新刊『タ―プの張り方火の熾し方 私の道具と野外生活技術』 ヤマケイ文庫2019年02月16日

 2018年7月刊行。著者は沢登りで、ヤマケイや岳人、釣り雑誌に多数の寄稿をして有名な高桑信一。タイトルには沢登りと謳っていないが、基本的には沢登りの本である。そのジャンルの中の道具に特化して、43の項目にわたって著者の蘊蓄が傾けられている。そんなハウツーなら知っているよ、と思うこともあるが、沢の入門書には形式的に列挙してあるだけのことも多い。
 単に沢を登るだけでなく書ける人なんだと思う。しかも沢歴が長い。
必ずしも新しい装備を紹介しているわけではなく、古い装備でも大切に工夫して利用する。しかも調達先は登山道具店だけではなく、ホームセンターからも見つけて紹介する。そんな所に高桑信一のやり方考え方を叩き台にして沢を楽しんでください、というメッセージが伝わってくる。
高桑信一の哲学とはプラグマティズム。哲学とは知ることを愛するという意味。本書にはそんな著者の実践的な沢の道具のプラグマティズムを読みとりたい。道具の使い方揃え方に人となり、経験の濃さが現れている。ハウツウだけなら山の雑誌の新製品紹介を参考にすればよい。
 第四章「溪から溪へ」は秀逸なエッセイを3本を置いてある。
1 「おじさんたちの夏東北の秀渓にて」は若かりし頃へのノスタルジアである。
2 「秋の浦和浪漫OB山行」は沢登りの拠点としていた山岳会へのレクイエムか。
3 「昔の溪から今の溪へ」は著者の真骨頂。
日本の伝統的な登山家としての立ち位置の表明だ。
写真が多いが、実は名うての写真家としても知られている。
著者にとって、沢登りは創造であった。フィールドワークの対象になった。そして沢登りを遡行と置き換えた。
沢登りは「より険しい未知」を求めるアルピニズムに隷属という。つまりアルピニズム以下であるということ。

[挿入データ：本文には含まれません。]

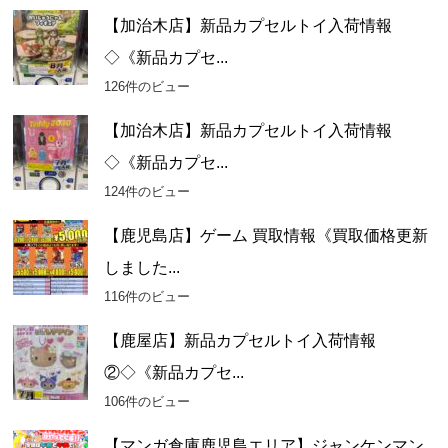
【加治木店】新品カプセルトイ入荷情報
◇《新品カプセ...
126件のビュー
【加治木店】新品カプセルトイ入荷情報
◇《新品カプセ...
124件のビュー
【鹿児島店】ゲーム 買取情報《買取価格更新
しました...
116件のビュー
【鹿屋店】新品カプセルトイ入荷情報
②◇《新品カプセ...
106件のビュー
【マンガ倉庫鹿児島エリア】ジャンケンマン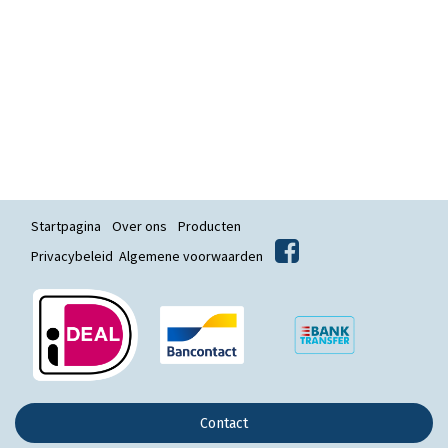
Startpagina
Over ons
Producten
Privacybeleid
Algemene voorwaarden
Contact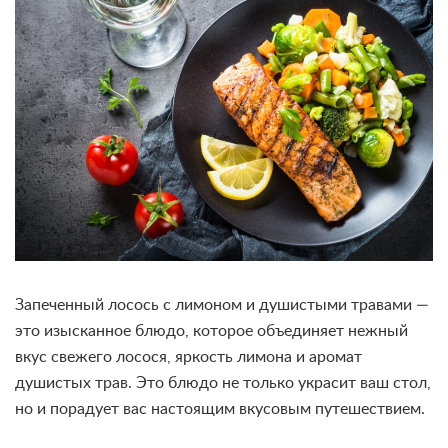
Запеченный лосось с лимоном и душистыми травами —
это изысканное блюдо, которое объединяет нежный
вкус свежего лосося, яркость лимона и аромат
душистых трав. Это блюдо не только украсит ваш стол,
но и порадует вас настоящим вкусовым путешествием.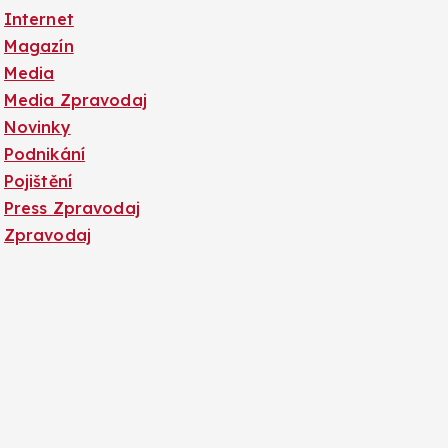
Internet
Magazín
Media
Media Zpravodaj
Novinky
Podnikání
Pojištění
Press Zpravodaj
Zpravodaj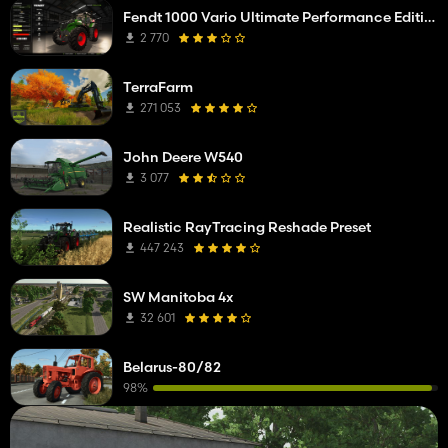
Fendt 1000 Vario Ultimate Performance Edition
2 770
TerraFarm
271 053
John Deere W540
3 077
Realistic RayTracing Reshade Preset
447 243
SW Manitoba 4x
32 601
Belarus-80/82
98%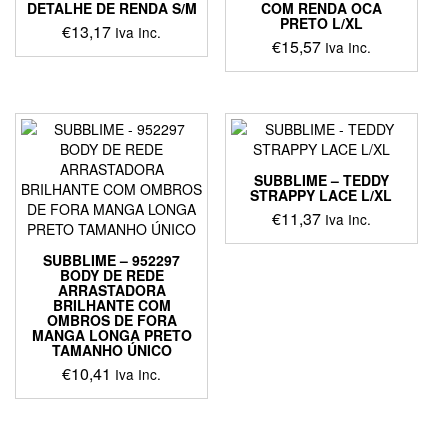
DETALHE DE RENDA S/M
COM RENDA OCA
PRETO L/XL
€
13,17
Iva Inc.
€
15,57
Iva Inc.
SUBBLIME – TEDDY
STRAPPY LACE L/XL
€
11,37
Iva Inc.
SUBBLIME – 952297
BODY DE REDE
ARRASTADORA
BRILHANTE COM
OMBROS DE FORA
MANGA LONGA PRETO
TAMANHO ÚNICO
€
10,41
Iva Inc.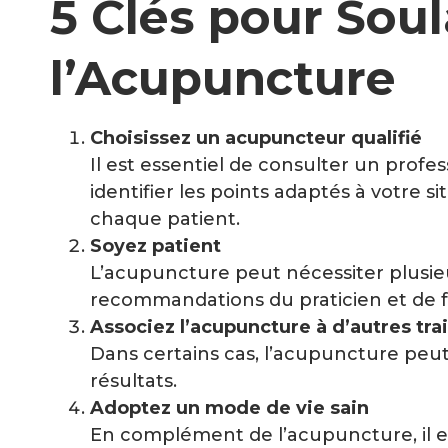
5 Clés pour Sou
l’Acupuncture
Choisissez un acupuncteur qualifié
Il est essentiel de consulter un prof
identifier les points adaptés à votre 
chaque patient.
Soyez patient
L’acupuncture peut nécessiter plusieu
recommandations du praticien et de f
Associez l’acupuncture à d’autres tr
Dans certains cas, l’acupuncture peut
résultats.
Adoptez un mode de vie sain
En complément de l’acupuncture, il e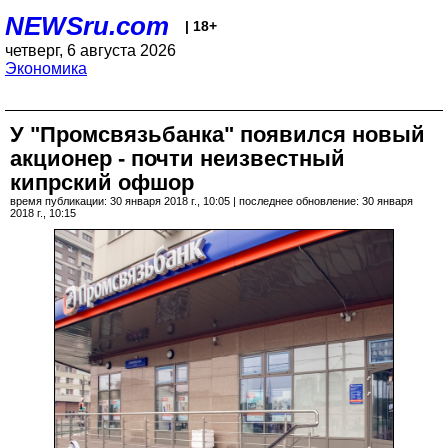
NEWSru.com
| 18+
четверг, 6 августа 2026
Экономика
У "Промсвязьбанка" появился новый
акционер - почти неизвестный
кипрский офшор
время публикации: 30 января 2018 г., 10:05 | последнее обновление: 30 января
2018 г., 10:15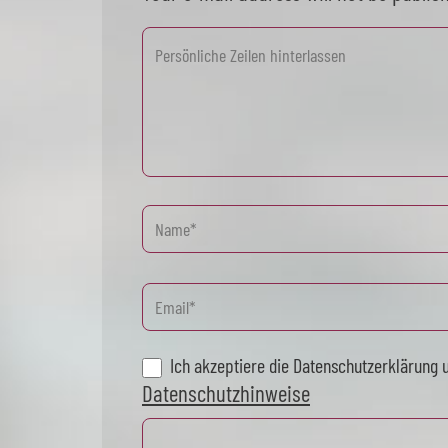
Ich akzeptiere die Datenschutzerklärung 
Datenschutzhinweise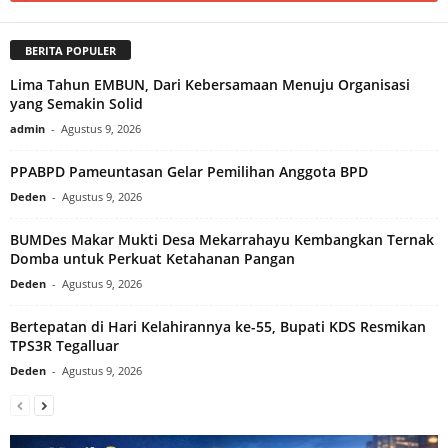
BERITA POPULER
Lima Tahun EMBUN, Dari Kebersamaan Menuju Organisasi
yang Semakin Solid
admin
-
Agustus 9, 2026
PPABPD Pameuntasan Gelar Pemilihan Anggota BPD
Deden
-
Agustus 9, 2026
BUMDes Makar Mukti Desa Mekarrahayu Kembangkan Ternak
Domba untuk Perkuat Ketahanan Pangan
Deden
-
Agustus 9, 2026
Bertepatan di Hari Kelahirannya ke-55, Bupati KDS Resmikan
TPS3R Tegalluar
Deden
-
Agustus 9, 2026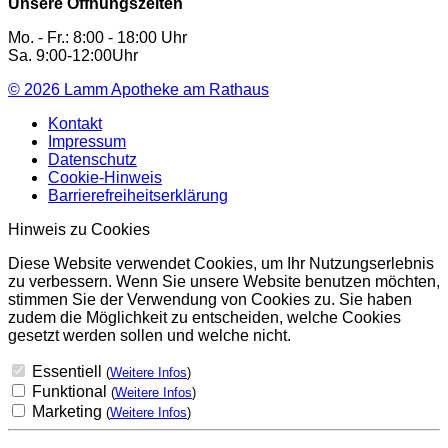
Unsere Öffnungszeiten
Mo. - Fr.: 8:00 - 18:00 Uhr
Sa. 9:00-12:00Uhr
© 2026
Lamm Apotheke am Rathaus
Kontakt
Impressum
Datenschutz
Cookie-Hinweis
Barrierefreiheitserklärung
Hinweis zu Cookies
Diese Website verwendet Cookies, um Ihr Nutzungserlebnis
zu verbessern. Wenn Sie unsere Website benutzen möchten,
stimmen Sie der Verwendung von Cookies zu. Sie haben
zudem die Möglichkeit zu entscheiden, welche Cookies
gesetzt werden sollen und welche nicht.
Essentiell
(
Weitere Infos
)
Funktional
(
Weitere Infos
)
Marketing
(
Weitere Infos
)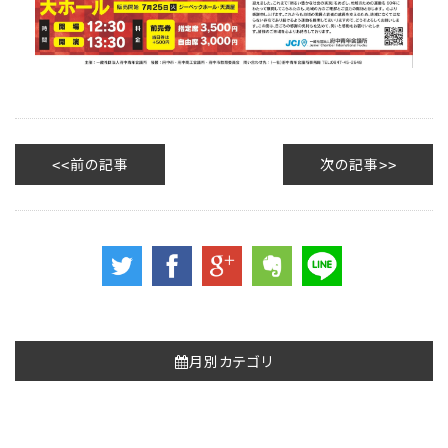
前の記事
次の記事
月別カテゴリ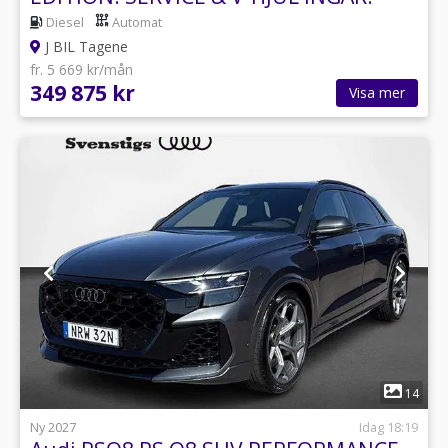
Diesel
Automat
J BIL Tagene
fr. 5 669 kr/mån
349 875 kr
Visa mer
1
14
Ny 2027
Idag 18:19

 ここまで読んで見ると、高桑信一は田部重治につらなる登山家になったのだと思う。田部重治『山と渓谷』の中の「遡行の喜び」の一節にかさなるからだ。沢登りを文学にした冠松次郎、田部重治につらなる1人。
 古来、旅の記録を残して文学となった例がある。
1菅江真澄(1754~1829)は愛知県豊橋市の武士。28歳で故郷を出て、東北を旅し、菅江真澄遊覧記を残した。平凡社ライブラリーに収録されている。76歳の時、秋田県角館で没した。旅がフィールドワークになった。
2真澄遊覧記を読んだ柳田国男は農林官僚で詩人だったが、後に有名な『遠野物語』を私家版で出版。反響を呼んだ。旅から得られる見聞と知見を文に発表、柳田学と言われた。日本民俗学になった。旅は学問だと書く。
 以上の例をみても秋田県出身の高桑信一が直接間接に影響を受けていることはまちがいないだろう。『山の仕事 山の暮らし』は立派な山村民俗の一書である。遡行で訪れる山村の人々のフィールドワークである。